» Supplied data
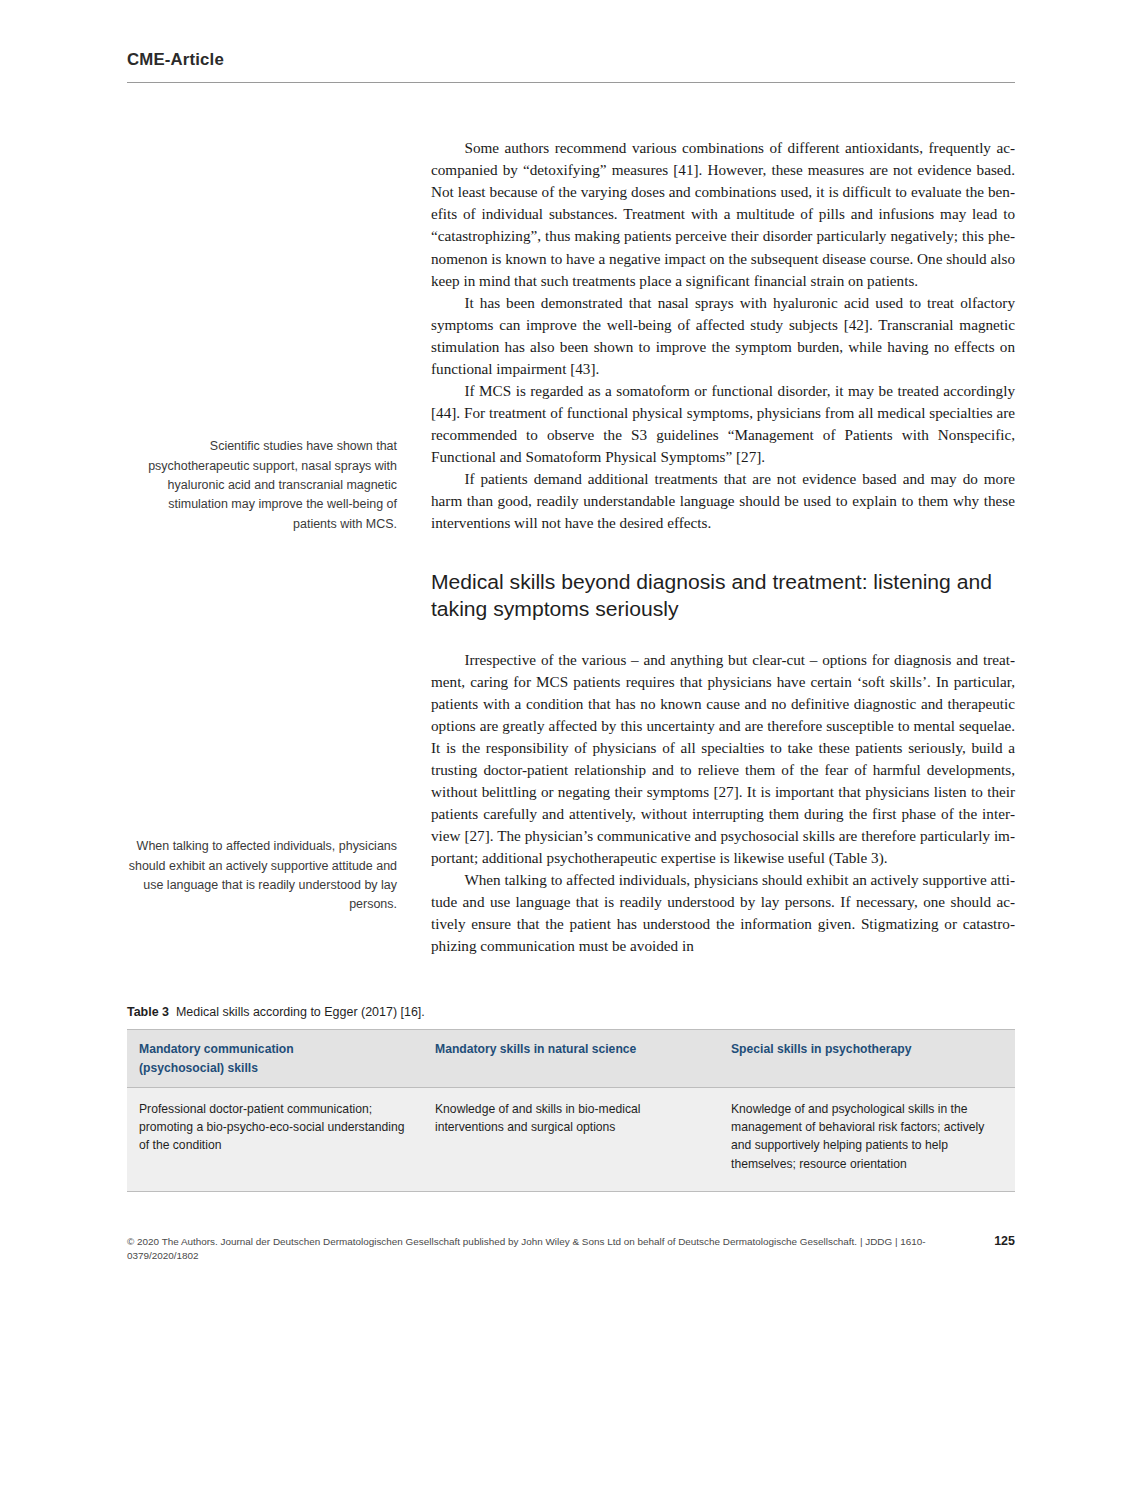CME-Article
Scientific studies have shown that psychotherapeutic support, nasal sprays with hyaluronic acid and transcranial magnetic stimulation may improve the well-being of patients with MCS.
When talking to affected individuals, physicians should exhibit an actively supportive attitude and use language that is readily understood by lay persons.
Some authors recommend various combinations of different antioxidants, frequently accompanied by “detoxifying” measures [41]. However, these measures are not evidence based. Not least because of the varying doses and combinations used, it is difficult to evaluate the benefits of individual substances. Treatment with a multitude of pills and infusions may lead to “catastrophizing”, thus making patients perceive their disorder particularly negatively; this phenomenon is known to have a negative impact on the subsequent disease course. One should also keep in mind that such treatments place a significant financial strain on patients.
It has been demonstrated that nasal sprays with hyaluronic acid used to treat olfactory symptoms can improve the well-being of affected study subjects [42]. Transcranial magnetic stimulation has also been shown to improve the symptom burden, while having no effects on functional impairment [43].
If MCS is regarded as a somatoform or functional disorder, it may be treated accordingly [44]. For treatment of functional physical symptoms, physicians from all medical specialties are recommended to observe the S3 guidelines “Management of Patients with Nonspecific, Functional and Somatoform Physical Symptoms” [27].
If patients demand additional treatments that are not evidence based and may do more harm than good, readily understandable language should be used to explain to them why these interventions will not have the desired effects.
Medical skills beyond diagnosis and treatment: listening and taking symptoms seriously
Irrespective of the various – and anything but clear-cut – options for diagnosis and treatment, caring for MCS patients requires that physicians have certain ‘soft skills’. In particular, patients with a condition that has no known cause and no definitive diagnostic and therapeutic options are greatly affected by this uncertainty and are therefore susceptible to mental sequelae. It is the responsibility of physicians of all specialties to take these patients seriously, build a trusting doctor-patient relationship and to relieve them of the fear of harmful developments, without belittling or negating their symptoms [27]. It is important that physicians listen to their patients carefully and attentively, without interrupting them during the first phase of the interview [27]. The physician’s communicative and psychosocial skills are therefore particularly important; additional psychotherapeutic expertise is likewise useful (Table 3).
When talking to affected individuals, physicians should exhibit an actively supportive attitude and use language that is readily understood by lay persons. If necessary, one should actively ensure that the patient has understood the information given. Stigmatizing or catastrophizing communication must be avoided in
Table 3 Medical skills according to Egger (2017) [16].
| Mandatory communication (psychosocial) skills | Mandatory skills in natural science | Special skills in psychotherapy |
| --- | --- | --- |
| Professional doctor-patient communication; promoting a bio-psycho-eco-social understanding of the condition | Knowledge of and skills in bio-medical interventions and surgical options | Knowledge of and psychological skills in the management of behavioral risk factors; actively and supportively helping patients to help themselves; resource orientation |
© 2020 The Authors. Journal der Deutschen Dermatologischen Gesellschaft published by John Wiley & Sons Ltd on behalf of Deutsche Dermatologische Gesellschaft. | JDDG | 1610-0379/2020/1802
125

» Task directions
Start at the top line above and repeat the records verbatim, leaving images out.

» Your response
CME-Article
Scientific studies have shown that psychotherapeutic support, nasal sprays with hyaluronic acid and transcranial magnetic stimulation may improve the well-being of patients with MCS.
When talking to affected individuals, physicians should exhibit an actively supportive attitude and use language that is readily understood by lay persons.
Some authors recommend various combinations of different antioxidants, frequently accompanied by “detoxifying” measures [41]. However, these measures are not evidence based. Not least because of the varying doses and combinations used, it is difficult to evaluate the benefits of individual substances. Treatment with a multitude of pills and infusions may lead to “catastrophizing”, thus making patients perceive their disorder particularly negatively; this phenomenon is known to have a negative impact on the subsequent disease course. One should also keep in mind that such treatments place a significant financial strain on patients.
It has been demonstrated that nasal sprays with hyaluronic acid used to treat olfactory symptoms can improve the well-being of affected study subjects [42]. Transcranial magnetic stimulation has also been shown to improve the symptom burden, while having no effects on functional impairment [43].
If MCS is regarded as a somatoform or functional disorder, it may be treated accordingly [44]. For treatment of functional physical symptoms, physicians from all medical specialties are recommended to observe the S3 guidelines “Management of Patients with Nonspecific, Functional and Somatoform Physical Symptoms” [27].
If patients demand additional treatments that are not evidence based and may do more harm than good, readily understandable language should be used to explain to them why these interventions will not have the desired effects.
Medical skills beyond diagnosis and treatment: listening and taking symptoms seriously
Irrespective of the various – and anything but clear-cut – options for diagnosis and treatment, caring for MCS patients requires that physicians have certain ‘soft skills’. In particular, patients with a condition that has no known cause and no definitive diagnostic and therapeutic options are greatly affected by this uncertainty and are therefore susceptible to mental sequelae. It is the responsibility of physicians of all specialties to take these patients seriously, build a trusting doctor-patient relationship and to relieve them of the fear of harmful developments, without belittling or negating their symptoms [27]. It is important that physicians listen to their patients carefully and attentively, without interrupting them during the first phase of the interview [27]. The physician’s communicative and psychosocial skills are therefore particularly important; additional psychotherapeutic expertise is likewise useful (Table 3).
When talking to affected individuals, physicians should exhibit an actively supportive attitude and use language that is readily understood by lay persons. If necessary, one should actively ensure that the patient has understood the information given. Stigmatizing or catastrophizing communication must be avoided in
Table 3 Medical skills according to Egger (2017) [16].
| Mandatory communication (psychosocial) skills | Mandatory skills in natural science | Special skills in psychotherapy |
| --- | --- | --- |
| Professional doctor-patient communication; promoting a bio-psycho-eco-social understanding of the condition | Knowledge of and skills in bio-medical interventions and surgical options | Knowledge of and psychological skills in the management of behavioral risk factors; actively and supportively helping patients to help themselves; resource orientation |
© 2020 The Authors. Journal der Deutschen Dermatologischen Gesellschaft published by John Wiley & Sons Ltd on behalf of Deutsche Dermatologische Gesellschaft. | JDDG | 1610-0379/2020/1802
125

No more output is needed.